Las hermanas Cané entraron por la cocina mirando la alacena y abanicándose con un
periódico y diciéndose cosas en los oídos. Los perros peleaban en el patio. Cañón
se acercó a mamá y le dijo que la felicitaba que esas cosas, pues, tienen que pasar
y que Dios todopoderoso se las arreglaría para buscarle un rinconcito en su trono
a la pobre vieja. Tía Altagracia decía que en San Juan el velorio hubiera sido más
propio y no en este maldito barrio que por desgracia tiene que visitar. Tío Segundo
le decía a abuela que cerrara la maldita boca, que no se riera, que aquello no eran
ningún chiste sino un velorio donde ella, aunque no lo pareciera, era lo más importante.
Mamá se levantó
y sacó a la abuela de la caja. Cargaba con ella para el cuarto cuando mi tío, borracho
y hablando cosas malas, agarró a abuela por la cabeza y empezó a jalarla hacia la
caja. Mamá la jalaba por los tobillos y entonces entraron los perros y se pusieron
a ladrar. Tío Segundo les tiró una patada. Los perros se fueron, pero mi tío se
fue de lado y cayó al suelo con mamá y la abuela. Papá se ñangotó y le dijo a mamá
que parecía mentira, que a su hermano hay que complacerlo después de tantos años
afuera. Pero mamá no cejaba y entonces tío empezó a patalear y tía Altagracia dijo
lo ven, no ha cambiado nada este muchacho.
Pero siempre mi
tío se salió con la suya. Cañón estaba tirado en una esquina llorando. Las hermanas
Cané se acercaron a mi abuela y dijeron qué bonita se ve la vieja todavía sonriendo
como en vida, qué bonita, eh.
Yo me sentía como
encogido. Mi tío era un hombre alto y fuerte y yo, lo dijo mamá, según ando ahora,
no seré más que una mosquita muerta para toda la vida. Yo quisiera ser fuerte, como
mi tío, y pegarle al que se metiera en el medio.

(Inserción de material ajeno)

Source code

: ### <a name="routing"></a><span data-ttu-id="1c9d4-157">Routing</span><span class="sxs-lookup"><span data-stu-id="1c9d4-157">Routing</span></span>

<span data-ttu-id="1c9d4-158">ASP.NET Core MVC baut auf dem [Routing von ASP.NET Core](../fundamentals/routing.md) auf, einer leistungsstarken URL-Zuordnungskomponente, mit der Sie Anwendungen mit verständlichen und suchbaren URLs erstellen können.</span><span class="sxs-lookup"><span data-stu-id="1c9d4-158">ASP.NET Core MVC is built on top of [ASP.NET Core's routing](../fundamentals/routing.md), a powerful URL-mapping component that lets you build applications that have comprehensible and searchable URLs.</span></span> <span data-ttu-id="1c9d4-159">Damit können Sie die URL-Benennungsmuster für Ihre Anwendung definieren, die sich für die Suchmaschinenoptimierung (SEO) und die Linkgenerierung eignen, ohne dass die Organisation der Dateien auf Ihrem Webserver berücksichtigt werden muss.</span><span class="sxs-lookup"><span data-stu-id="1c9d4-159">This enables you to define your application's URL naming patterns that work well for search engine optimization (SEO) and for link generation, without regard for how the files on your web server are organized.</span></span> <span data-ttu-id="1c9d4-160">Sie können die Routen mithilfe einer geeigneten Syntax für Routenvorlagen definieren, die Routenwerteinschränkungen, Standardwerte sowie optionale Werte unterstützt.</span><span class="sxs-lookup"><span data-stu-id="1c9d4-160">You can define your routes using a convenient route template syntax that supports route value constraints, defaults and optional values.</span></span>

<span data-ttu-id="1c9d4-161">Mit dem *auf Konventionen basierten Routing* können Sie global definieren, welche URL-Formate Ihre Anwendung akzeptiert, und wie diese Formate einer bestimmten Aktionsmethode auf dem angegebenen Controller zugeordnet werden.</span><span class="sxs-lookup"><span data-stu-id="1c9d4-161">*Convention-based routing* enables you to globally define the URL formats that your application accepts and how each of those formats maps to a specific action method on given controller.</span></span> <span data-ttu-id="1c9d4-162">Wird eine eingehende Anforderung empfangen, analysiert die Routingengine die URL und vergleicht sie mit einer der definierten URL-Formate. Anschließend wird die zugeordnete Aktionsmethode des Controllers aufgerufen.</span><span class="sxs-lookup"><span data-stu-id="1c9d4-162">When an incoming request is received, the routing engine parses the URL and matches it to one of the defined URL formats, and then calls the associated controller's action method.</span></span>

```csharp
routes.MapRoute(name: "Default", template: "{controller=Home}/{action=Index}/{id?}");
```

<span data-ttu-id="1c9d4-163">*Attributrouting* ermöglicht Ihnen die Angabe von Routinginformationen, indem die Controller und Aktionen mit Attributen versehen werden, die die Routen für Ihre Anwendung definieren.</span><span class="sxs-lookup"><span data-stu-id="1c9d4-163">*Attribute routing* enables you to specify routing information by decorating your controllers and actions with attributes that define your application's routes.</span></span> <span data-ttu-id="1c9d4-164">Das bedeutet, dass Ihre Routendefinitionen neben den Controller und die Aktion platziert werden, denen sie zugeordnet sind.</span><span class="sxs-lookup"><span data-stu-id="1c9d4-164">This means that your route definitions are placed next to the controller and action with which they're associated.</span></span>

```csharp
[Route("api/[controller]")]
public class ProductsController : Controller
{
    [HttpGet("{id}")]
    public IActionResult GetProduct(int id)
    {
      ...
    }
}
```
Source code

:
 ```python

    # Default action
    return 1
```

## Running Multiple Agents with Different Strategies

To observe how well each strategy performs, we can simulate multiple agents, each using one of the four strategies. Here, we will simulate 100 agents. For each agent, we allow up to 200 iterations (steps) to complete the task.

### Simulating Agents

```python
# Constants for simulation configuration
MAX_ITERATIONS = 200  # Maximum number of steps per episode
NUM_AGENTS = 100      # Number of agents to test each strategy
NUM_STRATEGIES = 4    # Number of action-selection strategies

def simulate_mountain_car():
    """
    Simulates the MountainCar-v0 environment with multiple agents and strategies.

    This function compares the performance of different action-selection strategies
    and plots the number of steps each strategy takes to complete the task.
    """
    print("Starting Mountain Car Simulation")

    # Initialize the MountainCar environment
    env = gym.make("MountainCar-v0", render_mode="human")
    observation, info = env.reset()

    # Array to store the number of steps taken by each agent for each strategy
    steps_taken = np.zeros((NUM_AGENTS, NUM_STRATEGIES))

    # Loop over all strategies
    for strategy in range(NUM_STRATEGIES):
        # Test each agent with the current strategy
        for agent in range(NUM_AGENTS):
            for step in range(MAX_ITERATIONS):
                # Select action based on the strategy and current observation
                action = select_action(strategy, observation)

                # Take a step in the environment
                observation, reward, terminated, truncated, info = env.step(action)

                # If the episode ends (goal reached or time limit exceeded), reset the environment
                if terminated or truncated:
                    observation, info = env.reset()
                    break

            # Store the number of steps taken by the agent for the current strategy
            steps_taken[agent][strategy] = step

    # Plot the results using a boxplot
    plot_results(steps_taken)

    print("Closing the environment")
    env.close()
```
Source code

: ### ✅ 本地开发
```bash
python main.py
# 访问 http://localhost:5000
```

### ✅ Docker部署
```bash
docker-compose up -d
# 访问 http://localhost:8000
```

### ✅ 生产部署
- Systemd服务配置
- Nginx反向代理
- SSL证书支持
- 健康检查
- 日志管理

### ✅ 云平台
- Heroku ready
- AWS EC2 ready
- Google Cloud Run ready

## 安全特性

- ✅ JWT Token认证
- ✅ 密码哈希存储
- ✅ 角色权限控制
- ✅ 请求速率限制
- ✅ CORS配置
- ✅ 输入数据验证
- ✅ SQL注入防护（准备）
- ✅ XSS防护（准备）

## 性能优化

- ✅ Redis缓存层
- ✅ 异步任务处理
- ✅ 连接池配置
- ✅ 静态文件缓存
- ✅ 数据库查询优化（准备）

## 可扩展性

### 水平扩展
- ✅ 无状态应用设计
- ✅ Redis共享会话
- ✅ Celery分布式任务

Me sentía chiquito cuando mi tío
me miraba y se ponía a decir que yo no me le parecía aunque tuviera bigote, que
ya le habían engañado tantas veces y qué era eso. Y terminó diciéndome que yo había
salido a mi padre escupío y que no se podría esperar gran cosa de mi amontonamiento.
Cañón se puso a
hablar con Rosita Cané y al rato se metieron en la cocina como quien no quiera la
cosa. La otra Cané se abanicaba con el periódico y miraba envidiosa a la cocina
y también miraba a Eufrasio de quien se dice que compró a los padres de Melina con
una nevera. Melina se había ido a parir a otro sitio y desde entonces Eufrasio no
hace sino beber y pelear con los clientes. Pero ahora Eufrasio estaba calmadito
y miraba también a la Cané y le hacía señas. Se le acercó con una botella y le ofreció
un trago y ella dijo qué horror cómo se atreven pero después se escondió detrás
de la cortina y si Eufrasio no le quita la botella no hubiera dejado una gota.
El velorio estaba
prendido y los guares seguían guiando el rosario, mirando el cuarto donde tía Altagracia
estaba acostada.
Yo estaba casi dormido
cuando me despertó la paliza que tío Segundo le dio a Cañón. Mi tío salió gritando
que qué desorden era ése que se largara sino quería coger cada uno su parte. Rosita
Cané estaba llorando. Mi tío cogió la maleta y dijo que al fin de cuentas estaba
satisfecho porque había venido al velorio de su madre y que ya no tenía que hacer
por todo aquello. Salió diciendo que no le importaba haber gastado el pasaje ni
en la caja ni en las lloronas, que miraran a ver si en todo el barrio había un hijo
tan sacrificado. Ahí está la caja, dijo, para el que le toque el turno. Y salió
casi corriendo.
Cuando me acerqué
a la caja y miré a la abuela, ya no estaba riendo. Pero noté un brillito que le
salía de los ojos y mojaba sus labios apretados.